BALI, Indonesia – The Commander of U.S. Marine Corps Forces, Pacific, Lt. Gen. William Jurney, and Indonesian Marine Corps Commandant, Maj. Gen. Nur Alamsyah, will co-host the 9th Pacific Amphibious Leaders Symposium (PALS) in Bali, Indonesia, July 9-14. This is the first PALS to be co-hosted by the Indonesian Marine Corps, and is set to be one of the largest PALS since its inaugural gathering in 2015.
The symposium will bring together senior Marine Corps, naval infantry, and military leaders from across the Indo-Pacific, Central America, South America, and Europe. Delegations from 25 countries are anticipated to participate. Through in-person dialogue and interactions, PALS seeks to strengthen relationships and cooperation among amphibious leaders and forces to maintain a secure and stable Indo-Pacific region.
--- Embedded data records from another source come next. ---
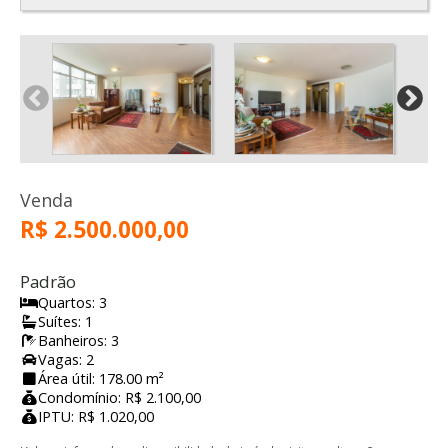
Venda
R$ 2.500.000,00
Padrão
Quartos: 3
Suítes: 1
Banheiros: 3
Vagas: 2
Área útil: 178.00 m²
Condomínio: R$ 2.100,00
IPTU: R$ 1.020,00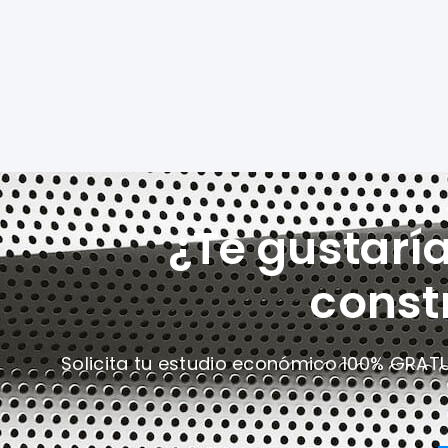
¿Te gustarí
const
Solicita tu estudio económico 100% GRAT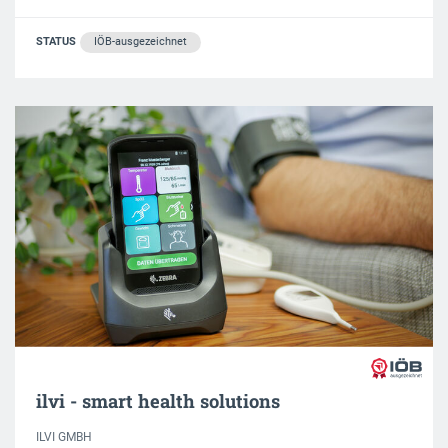
STATUS
IÖB-ausgezeichnet
ilvi - smart health solutions
ILVI GMBH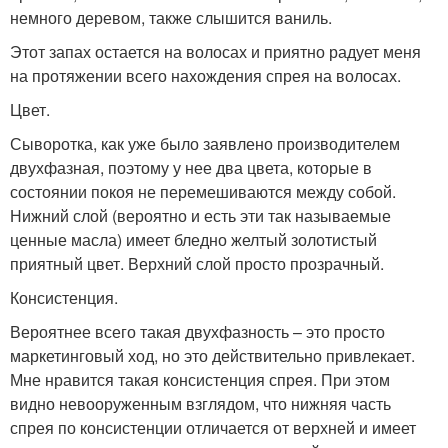
немного деревом, также слышится ваниль.
Этот запах остается на волосах и приятно радует меня
на протяжении всего нахождения спрея на волосах.
Цвет.
Сыворотка, как уже было заявлено производителем
двухфазная, поэтому у нее два цвета, которые в
состоянии покоя не перемешиваются между собой.
Нижний слой (вероятно и есть эти так называемые
ценные масла) имеет бледно желтый золотистый
приятный цвет. Верхний слой просто прозрачный.
Консистенция.
Вероятнее всего такая двухфазность – это просто
маркетинговый ход, но это действительно привлекает.
Мне нравится такая консистенция спрея. При этом
видно невооруженным взглядом, что нижняя часть
спрея по консистенции отличается от верхней и имеет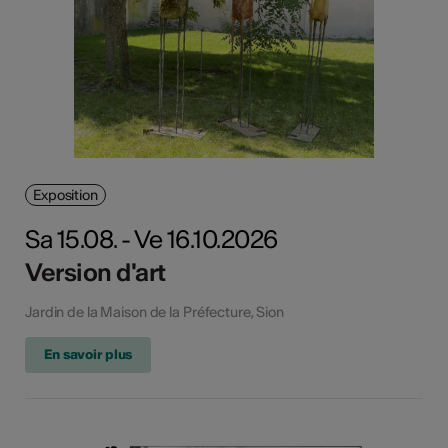
Exposition
Sa 15.08. - Ve 16.10.2026
Version d'art
Jardin de la Maison de la Préfecture, Sion
En savoir plus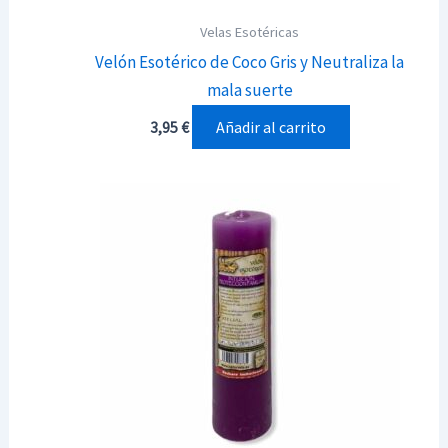
Velas Esotéricas
Velón Esotérico de Coco Gris y Neutraliza la
mala suerte
Añadir al carrito
3,95
€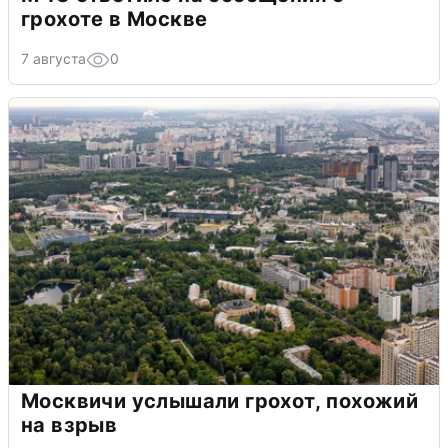
грохоте в Москве
7 августа
0
Москвичи услышали грохот, похожий
на взрыв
The theme of this year’s symposium is “Multilateral Amphibious Contributions to Maritime Security in the Indo-Pacific.” The event will consist of speeches, panel discussions, bi-lateral and tri-lateral engagements, and a capabilities demonstration. Throughout the event, participants will have the opportunity to share ideas, best practices, and recent experiences on areas of common interest. Topics include amphibious capabilities and interoperability, force modernization, and humanitarian assistance and disaster response.
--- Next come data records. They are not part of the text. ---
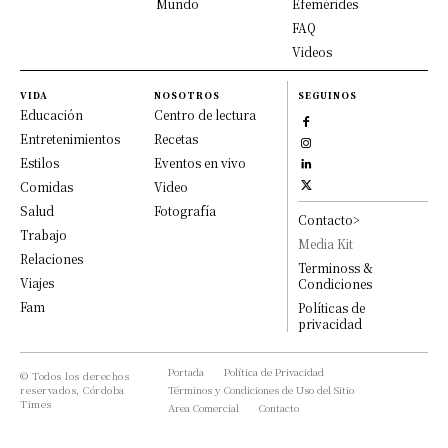
Mundo
Efemérides
FAQ
Videos
VIDA
NOSOTROS
SEGUINOS
Educación
Centro de lectura
Entretenimientos
Recetas
Estilos
Eventos en vivo
Comidas
Video
Salud
Fotografía
Contacto>
Trabajo
Media Kit
Relaciones
Terminoss &
Viajes
Condiciones
Fam
Políticas de
privacidad
Portada
Política de Privacidad
© Todos los derechos
reservados, Córdoba
Términos y Condiciones de Uso del Sitio
Times
Area Comercial
Contacto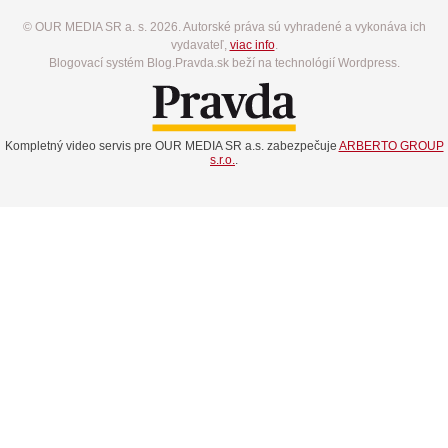
© OUR MEDIA SR a. s. 2026. Autorské práva sú vyhradené a vykonáva ich
vydavateľ,
viac info
.
Blogovací systém Blog.Pravda.sk beží na technológií Wordpress.
Kompletný video servis pre OUR MEDIA SR a.s. zabezpečuje
ARBERTO GROUP
s.r.o.
.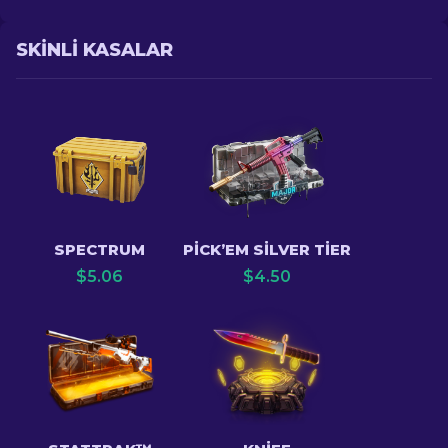
SKINLI KASALAR
SPECTRUM
PICK’EM SILVER TIER
$
5.06
$
4.50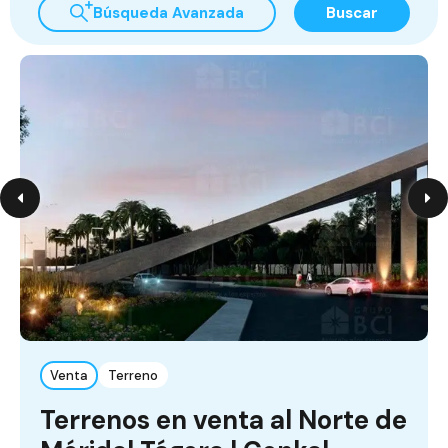
Búsqueda Avanzada
Buscar
Venta
Terreno
Terrenos en venta al Norte de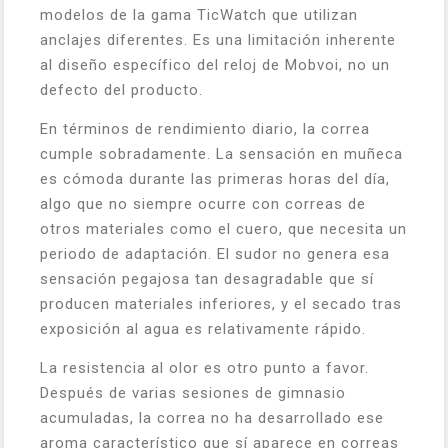
modelos de la gama TicWatch que utilizan
anclajes diferentes. Es una limitación inherente
al diseño específico del reloj de Mobvoi, no un
defecto del producto.
En términos de rendimiento diario, la correa
cumple sobradamente. La sensación en muñeca
es cómoda durante las primeras horas del día,
algo que no siempre ocurre con correas de
otros materiales como el cuero, que necesita un
periodo de adaptación. El sudor no genera esa
sensación pegajosa tan desagradable que sí
producen materiales inferiores, y el secado tras
exposición al agua es relativamente rápido.
La resistencia al olor es otro punto a favor.
Después de varias sesiones de gimnasio
acumuladas, la correa no ha desarrollado ese
aroma característico que sí aparece en correas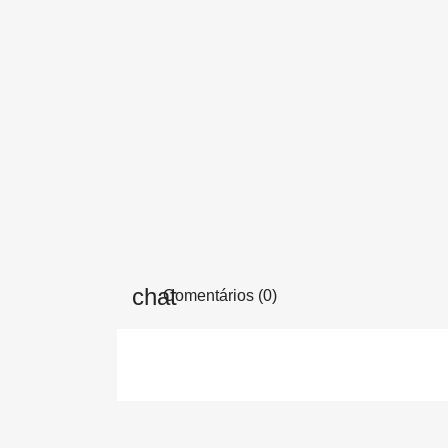
Comentários (0)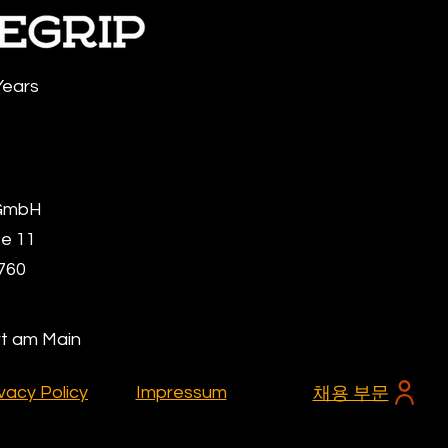
Years
GmbH
e 11
760
rt am Main
vacy Policy
Impressum
채용 부문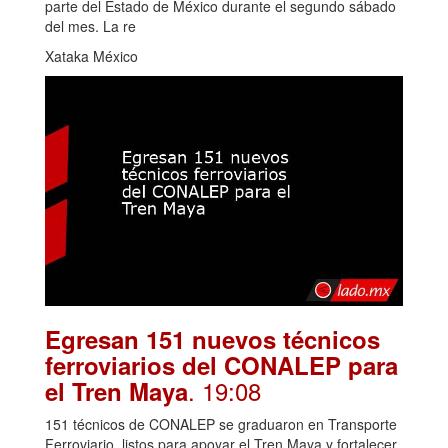
parte del Estado de México durante el segundo sábado
del mes. La re
Xataka México
Egresan 151 nuevos técnicos
ferroviarios del CONALEP para
. 19:08
el Tren Maya
151 técnicos de CONALEP se graduaron en Transporte
Ferroviario, listos para apoyar el Tren Maya y fortalecer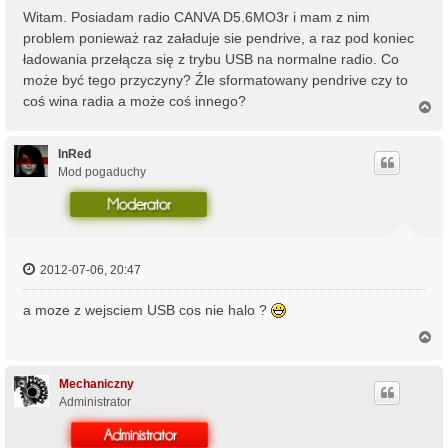
Witam. Posiadam radio CANVA D5.6MO3r i mam z nim
problem ponieważ raz załaduje sie pendrive, a raz pod koniec
ładowania przełącza się z trybu USB na normalne radio. Co
może być tego przyczyny? Źle sformatowany pendrive czy to
coś wina radia a może coś innego?
N
a
g
ó
InRed
r
Mod pogaduchy
ę
2012-07-06, 20:47
a moze z wejsciem USB cos nie halo ?
N
a
g
ó
Mechaniczny
r
Administrator
ę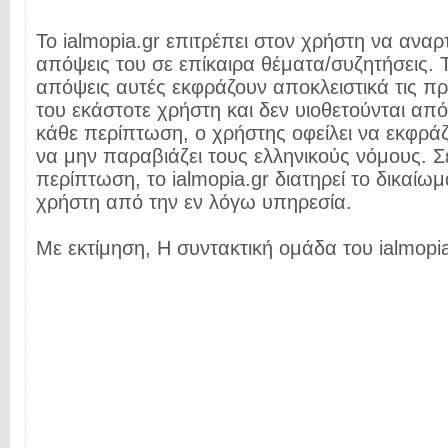
Το ialmopia.gr επιτρέπει στον χρήστη να αναρτ
απόψεις του σε επίκαιρα θέματα/συζητήσεις. Τ
απόψεις αυτές εκφράζουν αποκλειστικά τις π
του εκάστοτε χρήστη και δεν υιοθετούνται από 
κάθε περίπτωση, ο χρήστης οφείλει να εκφρά
να μην παραβιάζει τους ελληνικούς νόμους. Σ
περίπτωση, το ialmopia.gr διατηρεί το δικαίωμ
χρήστη από την εν λόγω υπηρεσία.
Με εκτίμηση, Η συντακτική ομάδα του ialmopia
“PALS provides an invaluable forum to meet face-to-face with fellow leaders to share lessons learned and new ideas,” said Lt. Gen. Jurney. “It’s also an incredible opportunity to learn and benefit from colleagues with deep knowledge and diverse experiences, leading to improved capabilities, integration, and readiness.”
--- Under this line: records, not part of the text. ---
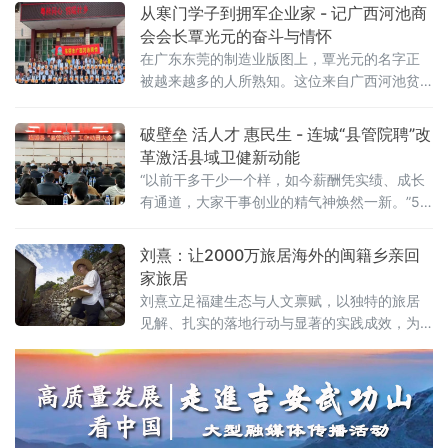
俄青年企业家圆桌会议暨中俄青年对话会”在哈
从寒门学子到拥军企业家 - 记广西河池商
尔滨举行。
会会长覃光元的奋斗与情怀
在广东东莞的制造业版图上，覃光元的名字正
被越来越多的人所熟知。这位来自广西河池贫
困山区的农家子弟，凭借勤奋与坚韧，成长为
东莞世勋电子科技有限公司董事长，并出任东
破壁垒 活人才 惠民生 - 连城“县管院聘”改
莞市广西河池商会会长。
革激活县域卫健新动能
“以前干多干少一个样，如今薪酬凭实绩、成长
有通道，大家干事创业的精气神焕然一新。”5
月9日，从上级医院进修归来的福建龙岩连城县
总医院副主任医师彭盛，谈起医改带来的变
刘熹：让2000万旅居海外的闽籍乡亲回
化，言语间满是振奋。主动进修深造、主动下
家旅居
沉基层、主动深耕临床，如今已成为连城卫健
刘熹立足福建生态与人文禀赋，以独特的旅居
系统的新风尚。作为福建省率先全域推进医疗
见解、扎实的落地行动与显著的实践成效，为
卫生人员“县管院聘”改革的县域，连城县以人事
全省乡村旅居高质量发展提供了可复制、可推
制度改革为突破口，直
广的鲜活样本。他始终坚持，旅居不是生意，
而是生活；不是过客，而是共生，用十年坚守
诠释乡村旅居的真正价值，推动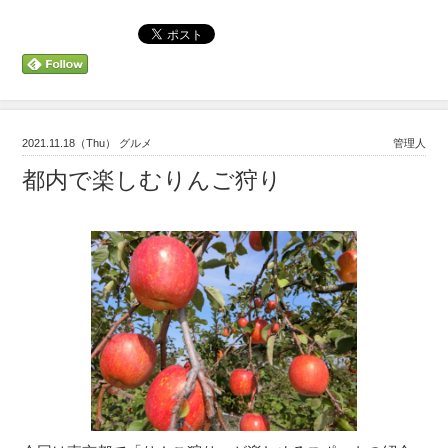
2021.11.18（Thu） グルメ
管理人
都内で楽しむりんご狩り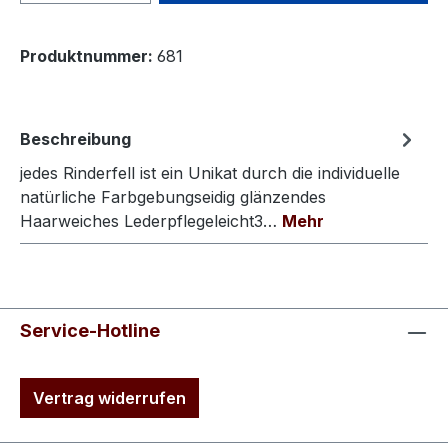
Produktnummer:
681
Beschreibung
jedes Rinderfell ist ein Unikat durch die individuelle
natürliche Farbgebungseidig glänzendes
Haarweiches Lederpflegeleicht3…
Mehr
Service-Hotline
Vertrag widerrufen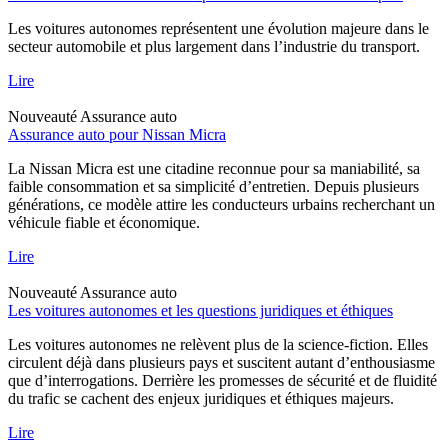
Les voitures autonomes représentent une évolution majeure dans le
secteur automobile et plus largement dans l’industrie du transport.
Lire
Nouveauté
Assurance auto
Assurance auto pour Nissan Micra
La Nissan Micra est une citadine reconnue pour sa maniabilité, sa
faible consommation et sa simplicité d’entretien. Depuis plusieurs
générations, ce modèle attire les conducteurs urbains recherchant un
véhicule fiable et économique.
Lire
Nouveauté
Assurance auto
Les voitures autonomes et les questions juridiques et éthiques
Les voitures autonomes ne relèvent plus de la science-fiction. Elles
circulent déjà dans plusieurs pays et suscitent autant d’enthousiasme
que d’interrogations. Derrière les promesses de sécurité et de fluidité
du trafic se cachent des enjeux juridiques et éthiques majeurs.
Lire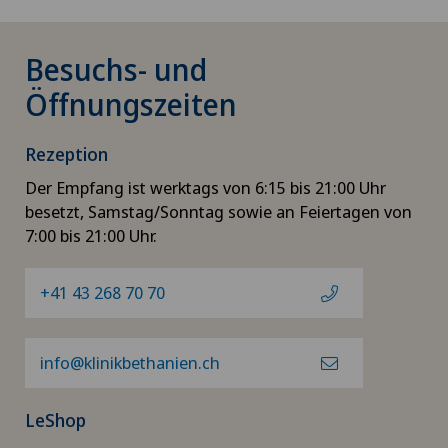
Besuchs- und
Öffnungszeiten
Rezeption
Der Empfang ist werktags von 6:15 bis 21:00 Uhr
besetzt, Samstag/Sonntag sowie an Feiertagen von
7:00 bis 21:00 Uhr.
+41 43 268 70 70
info@klinikbethanien.ch
LeShop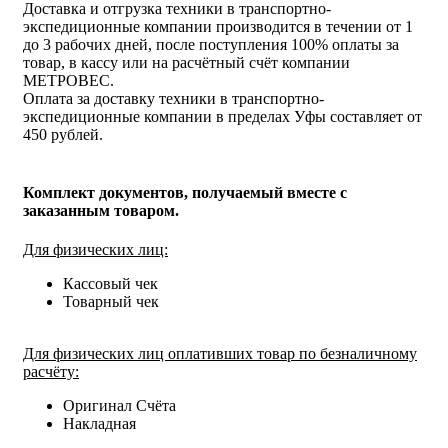
Доставка и отгрузка техники в транспортно-
экспедиционные компании производится в течении от 1
до 3 рабочих дней, после поступления 100% оплаты за
товар, в кассу или на расчётный счёт компании
МЕТРОВЕС.
Оплата за доставку техники в транспортно-
экспедиционные компании в пределах Уфы составляет от
450 рублей.
Комплект документов, получаемый вместе с
заказанным товаром.
Для физических лиц:
Кассовый чек
Товарный чек
Для физических лиц оплативших товар по безналичному
расчёту:
Оригинал Счёта
Накладная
PALS is the premier annual gathering of regional amphibious forces. Established in 2015 by MARFORPAC, PALS brings together a growing list of like-minded Allies and partners committed to ensuring peace and prosperity in the region. Each delegation has a vested interest in the security and stability of the Indo-Pacific. Many delegations have populations affected by natural disasters like typhoons, tsunamis, earthquakes and volcanic eruptions due to their proximity to the “Ring of Fire” and the Indian or Pacific Ocean.
“The work we do at PALS contributes to regional peace and security, and will save lives during a crisis,” said Jurney. “We gather at PALS because we know that, working together, we can improve our response capabilities, increase our integration, and bolster our cooperation in this vibrant region.”
PALS 23 demonstrates the U.S.’ commitment to our regional allies and partners, and builds on the successes of previous iterations. Historically, MARFORPAC has hosted the event, but in recent years, co-hosts such as the Republic of Korea Marine Corps, the Japan Ground Self Defense Force, and now the Indonesian Marine Corps have assumed leadership roles.